▸ **Task set**
a – From the passage on the constitutional basis of the NHFIC Bill, print the text verbatim, starting with "Constitutional underpinning of" and going on through "formed within Australia.".
b – Carry on the passage about the constitutional basis of the NHFIC Bill from the point where it stops.

Neither section 51, nor 52, of the Constitution provide the Commonwealth with a head of power which specifically allows it to make of laws to provide housing. That being the case, the Commonwealth has traditionally made loans to the states under section 96 of the Constitution which deals with the provision of financial assistance, otherwise known as ‘grants’. Similarly, the Commonwealth has made loans to the Northern Territory and the Australian Capital Territory based on the territories power of section 122 of the Constitution.

Constitutional underpinning of the Bill

The NHFIC Bill establishes a body corporate to make loans, investments and grants to improve, directly or indirectly, housing outcomes. In order to do so it relies on a combination of heads of power. According to the Explanatory Memorandum to the Bills:

The Bill ensures that it is not implied that the NHFIC can perform functions that exceed the Commonwealth’s legislative power under the Constitution. The Bill expressly enables the NHFIC to perform its functions only for purposes related to specific constitutional powers.[57]

Corporations power

The key power is the corporations power which is set out in section 51(xx) of the Constitution. That section refers to foreign corporations and trading or financial corporations, formed within Australia.

▸ **Recorded information**

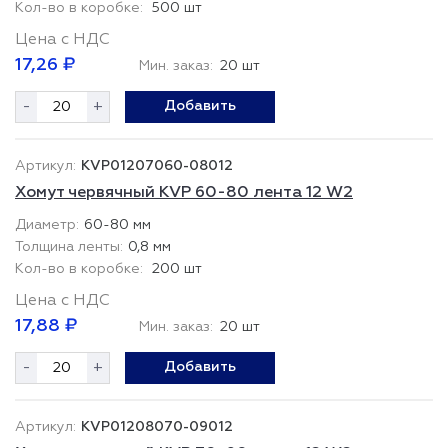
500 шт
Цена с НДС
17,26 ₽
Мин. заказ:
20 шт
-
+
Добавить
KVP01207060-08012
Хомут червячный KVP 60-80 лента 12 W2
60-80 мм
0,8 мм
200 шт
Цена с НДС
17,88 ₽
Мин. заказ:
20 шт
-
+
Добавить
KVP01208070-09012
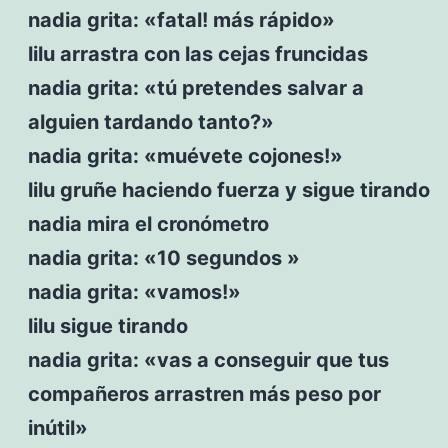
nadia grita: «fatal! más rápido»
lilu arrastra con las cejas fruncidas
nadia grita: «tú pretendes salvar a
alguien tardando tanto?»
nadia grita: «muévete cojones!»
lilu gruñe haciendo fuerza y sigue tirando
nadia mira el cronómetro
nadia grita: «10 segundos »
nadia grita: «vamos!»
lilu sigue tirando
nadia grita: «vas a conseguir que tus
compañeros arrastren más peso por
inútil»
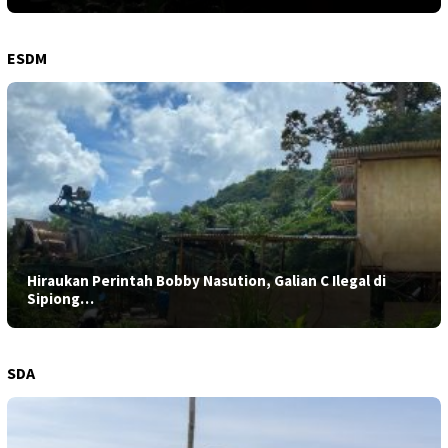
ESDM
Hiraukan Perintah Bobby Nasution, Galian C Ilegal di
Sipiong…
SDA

---

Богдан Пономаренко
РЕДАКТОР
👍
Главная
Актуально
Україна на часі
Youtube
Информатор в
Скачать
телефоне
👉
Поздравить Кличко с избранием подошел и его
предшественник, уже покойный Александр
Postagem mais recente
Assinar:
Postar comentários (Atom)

* * *

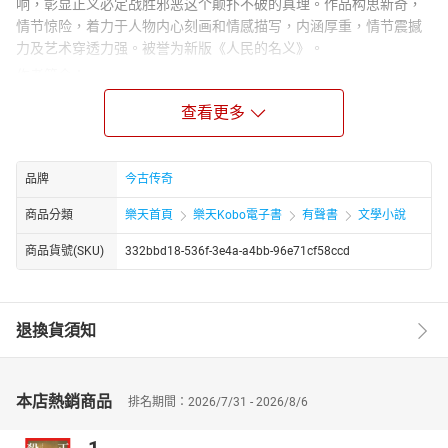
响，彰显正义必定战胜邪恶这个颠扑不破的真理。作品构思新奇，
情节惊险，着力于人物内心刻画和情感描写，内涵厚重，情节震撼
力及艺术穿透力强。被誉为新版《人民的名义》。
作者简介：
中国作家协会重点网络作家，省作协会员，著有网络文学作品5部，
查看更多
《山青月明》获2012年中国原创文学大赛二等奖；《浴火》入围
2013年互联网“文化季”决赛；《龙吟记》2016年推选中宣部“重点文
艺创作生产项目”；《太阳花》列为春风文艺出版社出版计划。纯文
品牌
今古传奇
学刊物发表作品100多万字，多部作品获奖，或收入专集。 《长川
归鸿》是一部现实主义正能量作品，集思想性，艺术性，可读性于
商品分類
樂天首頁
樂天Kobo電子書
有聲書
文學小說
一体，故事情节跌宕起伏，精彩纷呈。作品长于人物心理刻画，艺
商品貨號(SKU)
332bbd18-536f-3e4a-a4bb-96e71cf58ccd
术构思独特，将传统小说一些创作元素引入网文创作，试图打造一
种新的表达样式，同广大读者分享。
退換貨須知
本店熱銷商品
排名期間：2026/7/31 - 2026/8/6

▸ **Results for the exercise**
a –
Constitutional underpinning of the Bill

The NHFIC Bill establishes a body corporate to make loans, investments and grants to improve, directly or indirectly, housing outcomes. In order to do so it relies on a combination of heads of power. According to the Explanatory Memorandum to the Bills:

The Bill ensures that it is not implied that the NHFIC can perform functions that exceed the Commonwealth’s legislative power under the Constitution. The Bill expressly enables the NHFIC to perform its functions only for purposes related to specific constitutional powers.[57]

Corporations power

The key power is the corporations power which is set out in section 51(xx) of the Constitution. That section refers to foreign corporations and trading or financial corporations, formed within Australia.

b –
Essentially, to be considered a trading or financial corporation, an entity must be first, incorporated and second, engaged in ‘substantial’[58] trading[59] or financial[60] activities. Under the NHFIC Bill, the National Housing Finance and Investment Corporation will be a corporation formed within Australia which will be engaged in financial activities. Since the High Court handed down its decision in the WorkChoices Case in November 2006,[61] the corporations power has been interpreted broadly so that, as long as a law is addressed to a ‘constitutional corporation’, the Commonwealth can regulate any aspect of what that corporation does, including any relationship the corporation may have with a third party or its employees[62]

Other powers

However, in the event that the corporations power is insufficient, the NHFIC Bill sets out an extensive list of additional Constitutional powers to support the functions of the NHFIC. For instance, the postal, telegraphic, telephonic or other like service power in section 51(v) of the Constitution[63] and the railway construction or extension power in section 51(xxxiv) of the Constitution[64] will underpin NHFIC’s function to improve, directly or indirectly,[65] housing outcomes in its operation of the National Housing Infrastructure Facility. (See the discussion of the Investment Mandate below.)

Investment Mandate

The Minister may, by legislative instrument, give the Board directions about the performance of the NHFIC’s functions, and must give at least one such direction. The directions together constitute the Investment Mandate.[66] The Legislation Act 2003 establishes a comprehensive regime for the registration, tabling and parliamentary scrutiny. Under the Legislation Act most, but not all, legislative instruments are disallowable. In the case of the proposed Investment Mandate, the NHFIC Bill operates so that the Investment Mandate will not be a disallowable instrument.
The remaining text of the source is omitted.